- To practice plotting longitude and latitude landing sites on a map of Earth. To draw conclusions about the Earth based on information gathered by simulated probes.
- Study sheet
Teacher Background Information
- Scientists base some of what they know about other worlds upon the information gathered by probes which have landed on those worlds. The landing coordinates used in the exercise are those of the different lunar landings.
- Review with the students how to find latitude and longitude on a map.
- Have students plot the landing points given on the study sheet.
- What might a person gathering information at these landing sites conclude about the Earth? What does this say about data collection? About making generalizations?
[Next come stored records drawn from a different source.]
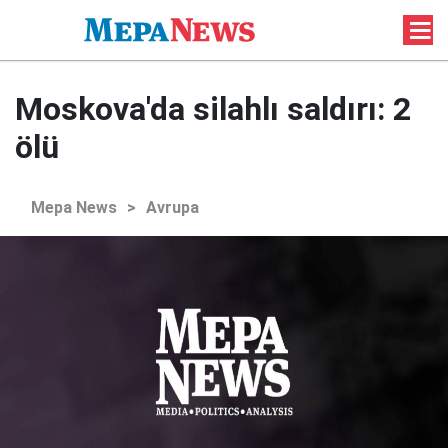
Moskova'da silahlı saldırı: 2
ölü
Mepa News
>
Avrupa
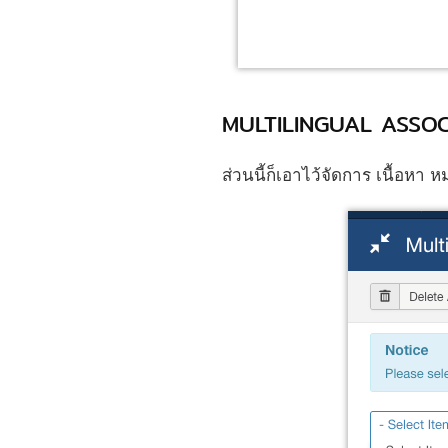
MULTILINGUAL ASSOCI
ส่วนนี้ก็เอาไว้จัดการ เนื้อหา 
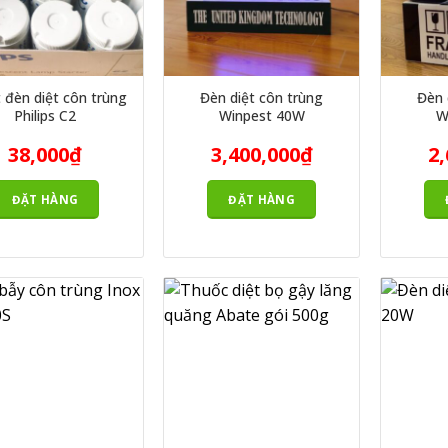
g đèn FSL
g đèn Philips
 đèn diệt côn trùng
Đèn diệt côn trùng
Đèn 
Philips C2
Winpest 40W
W
38,000
₫
3,400,000
₫
2,
ng Ecoguard
ĐẶT HÀNG
ĐẶT HÀNG
g Sky F
 bắt muỗi Bio 02
 Đại Sinh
Using the ceiling in your classroom as the "map" (if you have a grid suspended ceiling) plot longitude and latitude lines overhead. Decide, with your students, which meridian line will be the Prime Meridian and which parallel will be the Equator. Mark them as 0 degree and then plot the meridians and parallels on either side on degrees of your choice. You can use construction paper numbers stapled to a suspended ceiling or hung from it, whatever seems to work the best. After the ceiling as been given its grid system, have students plot the coordinates where they sit, where the desk is, where various objects in the room are located. If the coordinates were given to an extra terrestrial to probe for a good idea of what your classroom was like, what coordinates and how many would have to be given? Talk about the need again, for sufficient data both in amount of sample as well as in variety of sample.
Assume that the martians have sent space probes to earth. The landing site coordinates are:
- 22°N 48°W
- 44°N 10°W
- 20°N 108°W
- 46°N 110°W
- 46°N 150°E
- 7°N 43°W
- 5°S 5°W
World Coverage Map Outline
From the results of these probes, what would be the conclusions about the planet earth? Would this be an accurate accurate representation?
What does this tell you about collecting data?